Sunday, December 15, 2013

Blessed Child: Ted Dekker

“Whoever said that a straightened hand was more dramatic than a healed heart anyway?”

This book really got me thinking.
 
A young orphaned boy named Caleb is abandoned in the midst of an invasion and raised in an Ethiopian monastery. He has never seen outside its walls, and now he must flee those walls or die.
 
When relief worker Jason Marker agrees to take Caleb from the monastery, he unwittingly opens humanity's doors to an incredible journey filled with political intrigue and peril. Jason and Leiah, a French-Canadian nurse who escapes the monastery with him, quickly realize Caleb's supernatural power to heal. But so do the boy's enemies, who will stop at nothing to destroy him.
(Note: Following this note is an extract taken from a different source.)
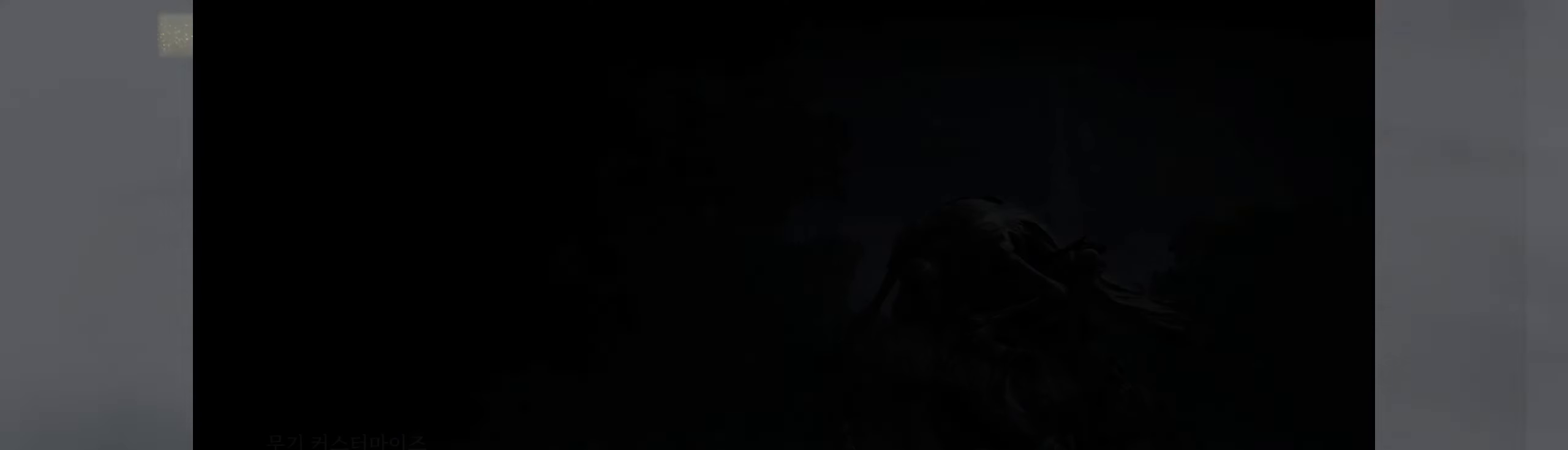
{"buttons": [], "left_stick": "center", "events": []}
Jason and Leiah fight for Caleb’s survival while the world erupts in debate over the source of his power.
 
The whole time I am reading this book I am thinking things like, "That doesn't really happen." I feel uncomfortable and find myself saying, "I hope people don't read this book and get the wrong idea."
 
And then I read the author's words at the end of the book and find myself incredibly convicted.
 
"The story you have read is spectacular in parts but in reality the vents in this story are no more spectacular than events which occur repeatedly throughout the Old and New Testaments," Dekker writes. "If they seem more dramatic, it is because we have used a contemporary story to bring them into your world. But if you think about each occurrence of the miraculous, they are no more than what we see in scripture."
 
"But in the Western world, we are more prone to rationalize and analyze until the true meaning of the gospel is dissipated and often rendered powerless. We become like the churches in Ephesus and Laodicea: we have left our first love and are neither hot nor cold. We find it difficult to believe that Jesus would do today what He did centuries ago, while many of our fellow believers across the seas do believe, and they rejoice in the fruits of their belief."
 
Touché.
 
Blessed Child follows the story of Caleb, an orphan boy from Ethiopia who has a supernatural gift to physically heal and to change hearts. With the help of two scarred people, Jason and Leiah, Caleb find refugee in America. But the world beyond is hardly ready for a boy like Caleb.
 
And maybe I'm not either?
 
If you are looking for a well-written piece of Christian fiction, this will suit appropriately.
 
If you are looking for a piece to get you thinking about whether or not you are living as Christ intended, this will definitely cause you to do just that.
 
Easy read. Good read. Some love. Some adventure. And definitely something to make you think.
 
Booksneeze.com provided me with a free copy of this book in exchange for my honest review.